Everyone knows that the Internet of Things (IoT) is developing very rapidly. Unfortunately, only a handful of people are aware of what this means from a security point of view – whether in private homes or businesses.
The popularization of grid-connected smart devices comes with forecasts of further growth – according to IHS, their number in 2015-2025 will increase from 15.4 billion to 75.4 billion, while General Electric estimates that investments in IIoT (Industrial Internet of Things) alone, the Industrial Internet of Things, will reach $60 trillion in the next 15 years.
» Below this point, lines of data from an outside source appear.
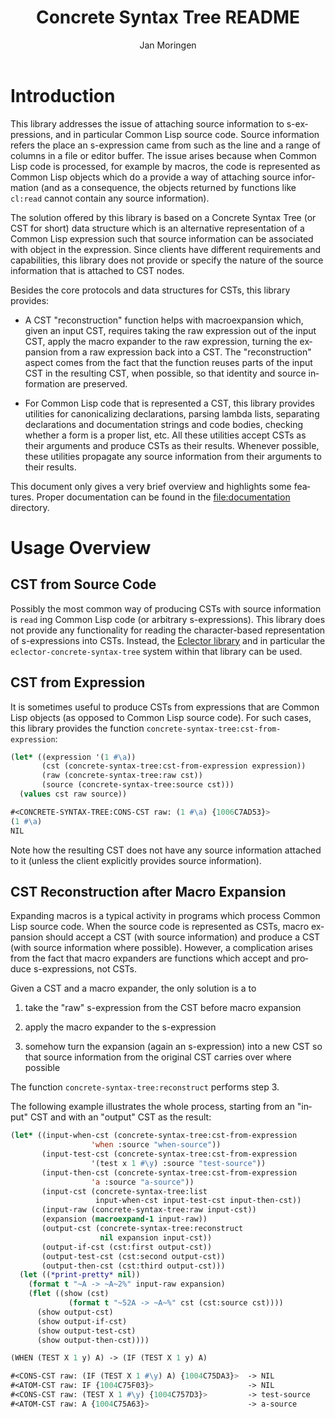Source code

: #+TITLE:    Concrete Syntax Tree README
#+AUTHOR:   Jan Moringen
#+LANGUAGE: en

* Introduction

  This library addresses the issue of attaching source information to
  s-expressions, and in particular Common Lisp source code. Source
  information refers the place an s-expression came from such as the
  line and a range of columns in a file or editor buffer. The issue
  arises because when Common Lisp code is processed, for example by
  macros, the code is represented as Common Lisp objects which do a
  provide a way of attaching source information (and as a consequence,
  the objects returned by functions like ~cl:read~ cannot contain any
  source information).

  The solution offered by this library is based on a Concrete Syntax
  Tree (or CST for short) data structure which is an alternative
  representation of a Common Lisp expression such that source
  information can be associated with object in the expression. Since
  clients have different requirements and capabilities, this library
  does not provide or specify the nature of the source information
  that is attached to CST nodes.

  Besides the core protocols and data structures for CSTs, this
  library provides:

  + A CST "reconstruction" function helps with macroexpansion which,
    given an input CST, requires taking the raw expression out of the
    input CST, apply the macro expander to the raw expression, turning
    the expansion from a raw expression back into a CST. The
    "reconstruction" aspect comes from the fact that the function
    reuses parts of the input CST in the resulting CST, when possible,
    so that identity and source information are preserved.

  + For Common Lisp code that is represented a CST, this library
    provides utilities for canonicalizing declarations, parsing lambda
    lists, separating declarations and documentation strings and code
    bodies, checking whether a form is a proper list, etc. All these
    utilities accept CSTs as their arguments and produce CSTs as their
    results. Whenever possible, these utilities propagate any source
    information from their arguments to their results.


  This document only gives a very brief overview and highlights some
  features. Proper documentation can be found in the
  [[file:documentation]] directory.

* Usage Overview

** CST from Source Code

   Possibly the most common way of producing CSTs with source
   information is ~read~ ing Common Lisp code (or arbitrary
   s-expressions). This library does not provide any functionality for
   reading the character-based representation of s-expressions into
   CSTs. Instead, the [[https://github.com/s-expressionists/Eclector][Eclector library]] and in particular the
   ~eclector-concrete-syntax-tree~ system within that library can be
   used.

** CST from Expression

   It is sometimes useful to produce CSTs from expressions that are
   Common Lisp objects (as opposed to Common Lisp source code). For
   such cases, this library provides the function
   ~concrete-syntax-tree:cst-from-expression~:

   #+begin_src lisp :results value :exports both
     (let* ((expression '(1 #\a))
            (cst (concrete-syntax-tree:cst-from-expression expression))
            (raw (concrete-syntax-tree:raw cst))
            (source (concrete-syntax-tree:source cst)))
       (values cst raw source))
   #+end_src

   #+RESULTS:
   #+begin_src lisp
     #<CONCRETE-SYNTAX-TREE:CONS-CST raw: (1 #\a) {1006C7AD53}>
     (1 #\a)
     NIL
   #+end_src

   Note how the resulting CST does not have any source information
   attached to it (unless the client explicitly provides source
   information).

** CST Reconstruction after Macro Expansion

   Expanding macros is a typical activity in programs which process
   Common Lisp source code. When the source code is represented as
   CSTs, macro expansion should accept a CST (with source information)
   and produce a CST (with source information where possible).
   However, a complication arises from the fact that macro expanders
   are functions which accept and produce s-expressions, not CSTs.

   Given a CST and a macro expander, the only solution is a to

   1. take the "raw" s-expression from the CST before macro expansion

   2. apply the macro expander to the s-expression

   3. somehow turn the expansion (again an s-expression) into a new
      CST so that source information from the original CST carries
      over where possible

   The function ~concrete-syntax-tree:reconstruct~ performs step 3.

   The following example illustrates the whole process, starting from
   an "input" CST and with an "output" CST as the result:

   #+begin_src lisp :results output :exports both
     (let* ((input-when-cst (concrete-syntax-tree:cst-from-expression
                       'when :source "when-source"))
            (input-test-cst (concrete-syntax-tree:cst-from-expression
                       '(test x 1 #\y) :source "test-source"))
            (input-then-cst (concrete-syntax-tree:cst-from-expression
                       'a :source "a-source"))
            (input-cst (concrete-syntax-tree:list
                        input-when-cst input-test-cst input-then-cst))
            (input-raw (concrete-syntax-tree:raw input-cst))
            (expansion (macroexpand-1 input-raw))
            (output-cst (concrete-syntax-tree:reconstruct
                         nil expansion input-cst))
            (output-if-cst (cst:first output-cst))
            (output-test-cst (cst:second output-cst))
            (output-then-cst (cst:third output-cst)))
       (let ((*print-pretty* nil))
         (format t "~A -> ~A~2%" input-raw expansion)
         (flet ((show (cst)
                  (format t "~52A -> ~A~%" cst (cst:source cst))))
           (show output-cst)
           (show output-if-cst)
           (show output-test-cst)
           (show output-then-cst))))
   #+end_src

   #+RESULTS:
   #+begin_src lisp
     (WHEN (TEST X 1 y) A) -> (IF (TEST X 1 y) A)

     #<CONS-CST raw: (IF (TEST X 1 #\y) A) {1004C75DA3}>  -> NIL
     #<ATOM-CST raw: IF {1004C75F03}>                     -> NIL
     #<CONS-CST raw: (TEST X 1 #\y) {1004C757D3}>         -> test-source
     #<ATOM-CST raw: A {1004C75A63}>                      -> a-source
   #+end_src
Control communication threats
Everyday people and businesses have high hopes for the IoT – it is expected to bring significant benefits and increase efficiency, but there is also a spoonful of tar in that barrel of honey: the security. The devices that make up the Internet of Things are inherently small, have little computing power, and have no, or at best, little physical security. They are also often located in public spaces accessible to multiple users. Here is another challenge: who has the right to collect, download and use the data collected in these domains?
The first step in securing the IoT is to build security into your devices. A set of best practices in this area includes preventing software and hardware modifications, creating secure firmware upgrade paths, and encrypting the entire mass memory, or at least the boot sector.
Authentication and authorization
Authentication is another essential element of IoT success. The devices will have multiple users, but their small size and operating systems virtually preclude the use of strong encryption. Some IoT security proposals herald an evolution of authentication in the world of the Internet of Things.
“Today’s strong encryption and authentication schemes are based on cryptographic packages such as AES (Advanced Encryption Suite) for transporting confidential data” – indicated in the document describing the architecture proposed by Cisco. “Although the protocols are reliable, they require a computing power platform that may not be present for all IoT-connected devices.”.
“These authentication and authorization protocols also require some degree of user intervention for configuration and provisioning. Nevertheless, access to many IoT devices will be limited, so the initial setup will need to be secured against modification, theft or other forms of compromise throughout the lifecycle, which in many cases will be counted in years. “
Of course, new technologies and algorithms are constantly being developed. An example is the compact SHA-3 algorithm, which has been adopted by the American NIST (National Institute of Standards and Technology) for embedded smart devices.
In addition, ISPs may have to assume certain security responsibilities. They have the ability to block and filter unwanted traffic. An example would be the BCP38 standard, but with costs. Providers can also notify customers if a device on their network is generating suspicious traffic, similar to detecting illegal file sharing.
However, both strategies are controversial – blocking may inadvertently stop some regular legitimate network traffic, and notification may involve network management activities that users may find too intrusive. More importantly, both require the cooperation of vendors, or at least some of them believe that security is not their domain.
Connecting our entire world to the Internet can bring huge benefits, but until all players take responsibility for ensuring security, IoT will be a problem rather than a solution.